All of the victims have and will continue to experience grief and loss in different stages. One of the most difficult phases of grief takes place once we are forced to get back to our everyday life. The full impact of loss can really be felt once everyone has gone home, and we are left to pick up the pieces.
This graph is commonly used in grief and loss. It shows how it is not until several days or even weeks after the tragedy that our deepest pain and hurt are experienced. Immediately following a disaster, we can have a time of cohesion, as we saw immediately following the tragedy in Orlando, that helps to ease our pain and lift our spirits. As reality begins to set in and we come to experience the impact of the loss, the pain can become overwhelming.
Grief is often described as coming in waves, that is why you see those dips in the graph as a person is working their way up to a new beginning. Through those waves individual will experience anger, depression, denial, bargaining and acceptance. These five stages will come and go in different orders and at different times.
As a community we are called to assist those through these waves. We will need to:
• Listen as those hurting share their stories over and over.

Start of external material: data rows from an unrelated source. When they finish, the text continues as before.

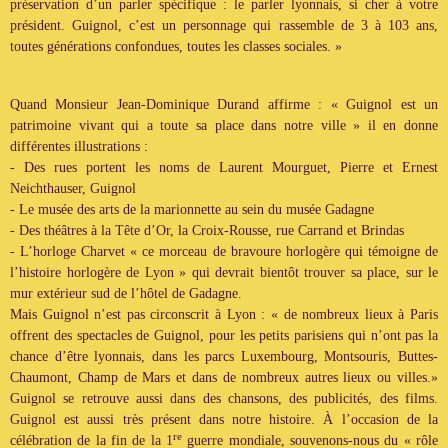
préservation d’un parler spécifique : le parler lyonnais, si cher à votre
président. Guignol, c’est un personnage qui rassemble de 3 à 103 ans,
toutes générations confondues, toutes les classes sociales. »
Quand Monsieur Jean-Dominique Durand affirme : « Guignol est un
patrimoine vivant qui a toute sa place dans notre ville » il en donne
différentes illustrations :
- Des rues portent les noms de Laurent Mourguet, Pierre et Ernest
Neichthauser, Guignol
- Le musée des arts de la marionnette au sein du musée Gadagne
- Des théâtres à la Tête d’Or, la Croix-Rousse, rue Carrand et Brindas
- L’horloge Charvet « ce morceau de bravoure horlogère qui témoigne de
l’histoire horlogère de Lyon » qui devrait bientôt trouver sa place, sur le
mur extérieur sud de l’hôtel de Gadagne.
Mais Guignol n’est pas circonscrit à Lyon : « de nombreux lieux à Paris
offrent des spectacles de Guignol, pour les petits parisiens qui n’ont pas la
chance d’être lyonnais, dans les parcs Luxembourg, Montsouris, Buttes-
Chaumont, Champ de Mars et dans de nombreux autres lieux ou villes.»
Guignol se retrouve aussi dans des chansons, des publicités, des films.
Guignol est aussi très présent dans notre histoire. À l’occasion de la
re
célébration de la fin de la 1
guerre mondiale, souvenons-nous du « rôle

• Comfort those who mourn.
• Create a safe environment for those who are angry to express their feelings without judgement.
• Allow those who are healing the freedom to change and grow so that they can experience a new beginning as they seek to work through their grief and loss.
This graph can also be a reminder of the hope we can have through our pain and loss. If you notice the starting point on the left is lower than the ending point on the right. We grow through disaster. We have and will continue come out of disaster with a new beginning and we will be stronger then when we started.